Capitalism

I grew up at the end of an earlier age of American capitalism. My small city on the edge of Boston's northern border had a local economy which was self-contained and very personal. Local banks were owned locally. Local businesses lined a bustling Broadway. Everything from car tires to delicatessen was available in the city center, accessible by local buses, which had recently replaced street cars (trolleys). 

The whole city was just about one square mile in area. The population then was close to 40,000. The trolley to Boston, less than a mile across the Mystic River, had recently been replaced by a bus, which crossed the new highway bridge which had plowed through my city and divided it down the middle. Poor immigrant neighborhoods, abutting busy small-factory district, were easy prey for the brainwashed suburban devotees of the automobile. 

We had no big-box stores. Our largest stores were two competing dime-store chains, tucked in among the smaller stores and movie theater on Broadway. These stores were harbingers of the future of American capitalism. Then they were integrated into my community. Soon they would be succeeded by strip  malls and shopping plazas on small highways farther away from Boston. Our local merchants saw this coming, even then in the late 1950's. Slowly, the lights went out on Broadway. 

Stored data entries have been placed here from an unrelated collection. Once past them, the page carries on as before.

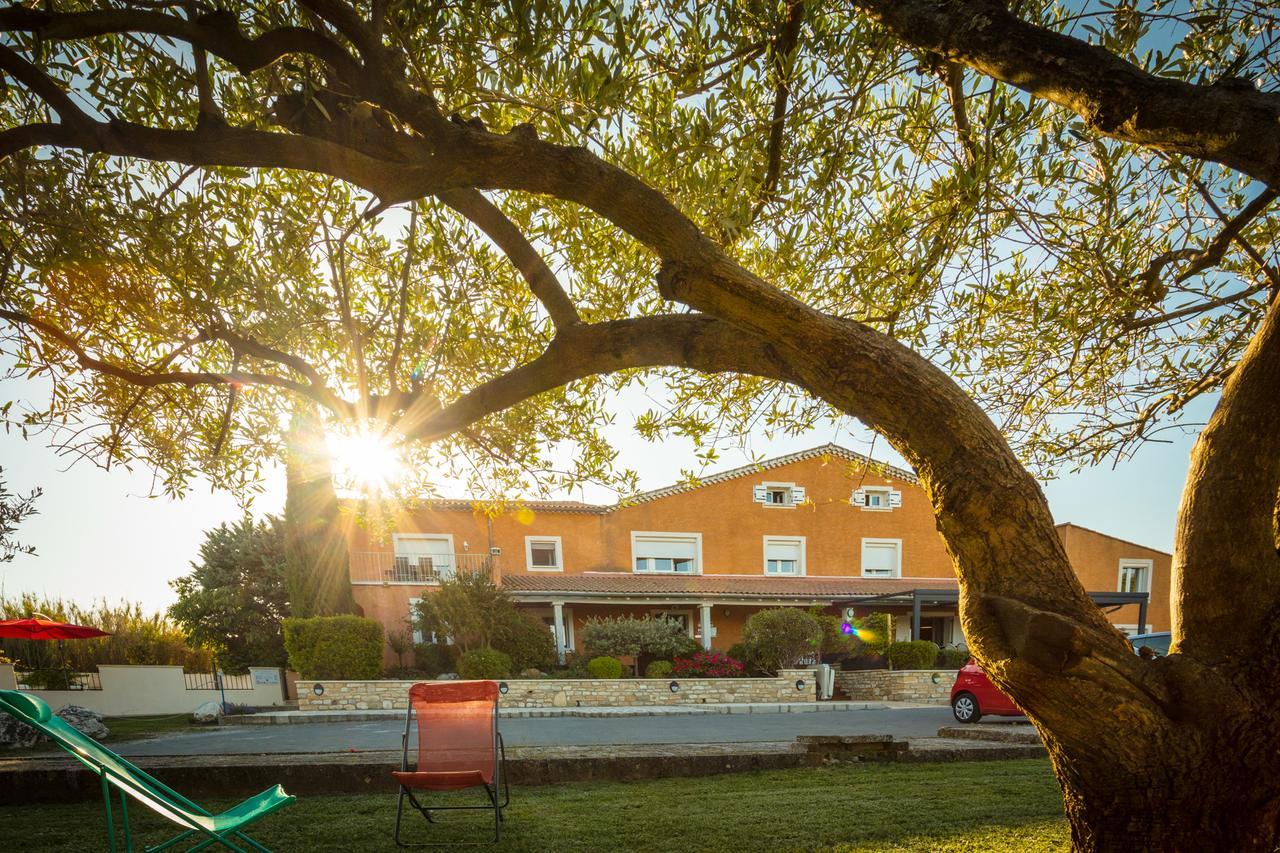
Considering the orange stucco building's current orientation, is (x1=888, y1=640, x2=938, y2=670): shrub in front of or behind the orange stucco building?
in front

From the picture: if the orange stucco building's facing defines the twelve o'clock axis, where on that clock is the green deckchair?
The green deckchair is roughly at 12 o'clock from the orange stucco building.

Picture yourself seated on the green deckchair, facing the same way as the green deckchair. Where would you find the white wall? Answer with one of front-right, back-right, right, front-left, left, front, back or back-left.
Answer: left

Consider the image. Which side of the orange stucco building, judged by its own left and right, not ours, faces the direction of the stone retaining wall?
front

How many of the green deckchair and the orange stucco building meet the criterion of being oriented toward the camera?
1

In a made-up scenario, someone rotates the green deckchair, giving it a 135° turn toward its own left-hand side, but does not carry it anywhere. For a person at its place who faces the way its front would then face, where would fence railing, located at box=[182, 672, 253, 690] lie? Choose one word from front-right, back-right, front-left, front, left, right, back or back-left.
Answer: front-right

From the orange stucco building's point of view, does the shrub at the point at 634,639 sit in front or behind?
in front

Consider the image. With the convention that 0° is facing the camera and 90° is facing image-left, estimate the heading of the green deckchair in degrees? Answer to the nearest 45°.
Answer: approximately 270°
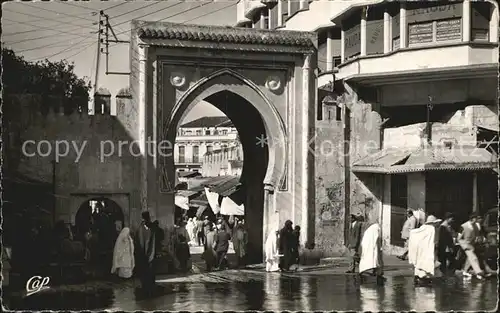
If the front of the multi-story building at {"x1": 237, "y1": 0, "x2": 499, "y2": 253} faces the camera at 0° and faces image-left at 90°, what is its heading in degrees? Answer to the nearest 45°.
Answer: approximately 45°

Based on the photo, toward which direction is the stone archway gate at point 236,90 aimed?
toward the camera

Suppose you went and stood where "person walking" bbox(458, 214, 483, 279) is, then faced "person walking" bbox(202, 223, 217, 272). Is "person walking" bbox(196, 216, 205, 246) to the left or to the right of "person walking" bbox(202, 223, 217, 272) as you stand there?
right

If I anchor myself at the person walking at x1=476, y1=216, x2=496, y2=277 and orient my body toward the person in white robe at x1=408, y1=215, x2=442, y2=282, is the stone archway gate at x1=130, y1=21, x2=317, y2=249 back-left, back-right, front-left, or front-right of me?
front-right

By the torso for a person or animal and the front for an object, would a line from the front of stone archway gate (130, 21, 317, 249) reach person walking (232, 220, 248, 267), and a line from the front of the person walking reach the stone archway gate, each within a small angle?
no

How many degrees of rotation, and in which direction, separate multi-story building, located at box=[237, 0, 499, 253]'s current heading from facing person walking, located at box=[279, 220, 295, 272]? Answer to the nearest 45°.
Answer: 0° — it already faces them

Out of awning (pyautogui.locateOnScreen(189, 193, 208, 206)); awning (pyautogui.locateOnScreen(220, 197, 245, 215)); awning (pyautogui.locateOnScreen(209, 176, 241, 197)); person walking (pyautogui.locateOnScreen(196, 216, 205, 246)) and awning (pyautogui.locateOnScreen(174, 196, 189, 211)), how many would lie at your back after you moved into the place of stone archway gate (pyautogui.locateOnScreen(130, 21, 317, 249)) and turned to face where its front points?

The retail experiences of my youth were personal. Benny was our butcher, for example. Each aspect of our retail life was identified by a name. Mr. Baine was the TV guy. The Slotniks sold funeral memorials. Julie (short for Julius) sold tires. Our grocery store was a small IGA, staffed by the same clerks for decades. As I trailed behind my mother or father on household errands, I realized even then that each transaction was accompanied by a social interaction, a short conversation punctuated by local gossip, fueled by our local newspaper, The Chelsea Record

I walked by a big-box store in my local Boston shopping center on the evening of Thanksgiving Day. In front of an electronics chain store, men and women were setting up camp for a midnight sale event. It was bitter cold, under freezing with a stiff wind. The desperate bargain-hunters were huddled in sleeping bags on the frosty pavement. Men and women with small children. One man spoke loudly on a cell phone in a language I could not identify. My mind drifted to imagining the life of a retail clerk who had to greet these frozen strangers at midnight, the beginning of tortuous night shift for minimal pay and less personal investment. 

The capitalism of my youth was bridled by a longstanding Puritan ethic (fair competitive price for quality goods or services), melded with  the small-business ethic of an immigrant Jewish community, which had been in the city for fifty years. The quality-assurance of these Jewish businesses was tied to a proprietor's name, like Benny the Butcher. Bad business brought shame on the proprietor within his own social group, as well as lost income. 

Today's mass marketing and retailing is not personal, no matter how hard the huge corporations try to create a personal atmosphere by granting an account on a slick Web site. Walking into a retail store today is a lesson in "Buyer Beware". Disgruntled clerks, whose pay barely pays the rent, must have a special character to deliver any semblance of customer service. Those special few soon move on to better jobs in other fields or climb the goose-stepping corporate escalator. This is an increasingly alienating commerce, which will most likely lead to growing fortunes for UPS and Fedex.

Globalization of this form of capitalism is inevitable in an overcrowded world with mass media which reveal social and economic injustice to the global masses, if corporate capitalism is to avoid violent revolutions against its control of governments worldwide. Whether it succeeds in stabilizing its hold on power is dependent on the development of technology which can make goods cheaper while also making crowd control more effective through propaganda, surveillance and militarism. 

I cherish my memory of local commerce in a small city. I think it helped to shape my self-image as a worthwhile human being in the face of later challenges. Living where people want to know your name from street to store may soon be a privilege of the wealthy in (economically) gated communities, urban or suburban. The rest of us, who appreciate its value,will simply have to try harder to keep that form of civility alive in our neighborhoods and wherever we do business. Modern capitalism finds little profit in civility for the masses.